So how exactly did Venezuela get to this point?
In March 2013, longtime Venezuelan leader Hugo Chávez died of cancer. Maduro, his handpicked successor, took over after a narrow election win the following month. Maduro echoed the rhetoric of his predecessor and “pledged to complete the socialist transformation of this oil-rich nation that began under the man he served loyally for 20 years,” as The Washington Post reported at the time.
But Maduro’s policies flopped, and the country soon plunged into recession. The cost of basic goods soared, and food, medicine and other necessities were soon out of reach for many Venezuelans. The U.S. mission to the United Nations tweeted at the time that the “so-called ‘election’ in Venezuela is an insult to democracy.”
As anger with Maduro grew, critics say, he consolidated his power and turned further toward authoritarianism.
When the opposition took control of the National Assembly in 2015, he began attempts to take power away from the legislature. In March 2017, the country’s Supreme Court announced it had the right to strip all powers from the National Assembly. That, paired with frustrations about the deepening economic crisis, propelled tens of thousands of Venezuelans into the streets. Mass protests and clashes with police went on for weeks, and Maduro’s rule looked shaky.
The Supreme Court eventually backed down on its efforts to neuter the National Assembly, but Maduro later announced plans to rewrite Venezuela’s constitution.
In May 2017, despite widespread condemnation, Maduro announced that he would create a new “constituent assembly” to rewrite the country’s constitution. The Washington Post’s Anthony Faiola wrote at the time that critics warned that the vote would create “a puppet congress with vast powers to rewrite the constitution and supplant the opposition-controlled National Assembly, leaving all branches of government under firm socialist control.”
Ahead of the July vote, the opposition organized an unofficial referendum in which 98 percent of the 7 million people who took part voted against the creation of the new legislative body. But the loyalist constituent assembly was established anyway, and the body declared itself the rightful legislature — something the National Assembly still contests.
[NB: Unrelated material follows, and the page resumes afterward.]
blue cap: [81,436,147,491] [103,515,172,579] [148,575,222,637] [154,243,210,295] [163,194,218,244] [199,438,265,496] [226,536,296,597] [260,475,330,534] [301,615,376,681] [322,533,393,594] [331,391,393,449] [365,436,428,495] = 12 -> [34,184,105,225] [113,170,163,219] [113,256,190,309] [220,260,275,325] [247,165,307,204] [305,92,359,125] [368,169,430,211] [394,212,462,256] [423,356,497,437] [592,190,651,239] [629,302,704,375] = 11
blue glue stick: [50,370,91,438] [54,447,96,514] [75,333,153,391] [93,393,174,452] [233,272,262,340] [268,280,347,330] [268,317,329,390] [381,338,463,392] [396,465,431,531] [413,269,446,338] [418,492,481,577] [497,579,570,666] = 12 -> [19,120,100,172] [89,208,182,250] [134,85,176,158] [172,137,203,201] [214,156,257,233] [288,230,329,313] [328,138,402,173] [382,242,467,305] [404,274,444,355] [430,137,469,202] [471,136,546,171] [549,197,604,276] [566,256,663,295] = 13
Maduro was elected to a new six-year term in May, but the vote was boycotted by the opposition — turnout was the lowest of any presidential election since the 1940s — and was widely considered a sham.
Today, the country’s economic and political crisis has morphed into a humanitarian disaster. About 3 million Venezuelans have fled the country, creating refugee crises in several neighboring countries. Medical services have all but collapsed, and food shortages are endemic: In a May report, Human Rights Watch said most Venezuelans go to bed hungry. In 2017, the report said, Venezuela’s health minister released data showing that “maternal mortality increased 65 percent, infant mortality 30 percent, and malaria cases 76 percent.” The minister was fired shortly thereafter.
What will happen next remains unclear. Maduro has withstood years of political opposition, angry protests and societal collapse. Guaidó's declaration could be just another crisis he manages to weather.
If he does not, Guaidó has already laid out a road map for Venezuela: In a January op-ed for The Post, Guaidó said his potential duties as an interim president would be clear: After forming a transitional government, the next step would be to restore the rule of law and then “call for free elections so all Venezuelans can decide their future.”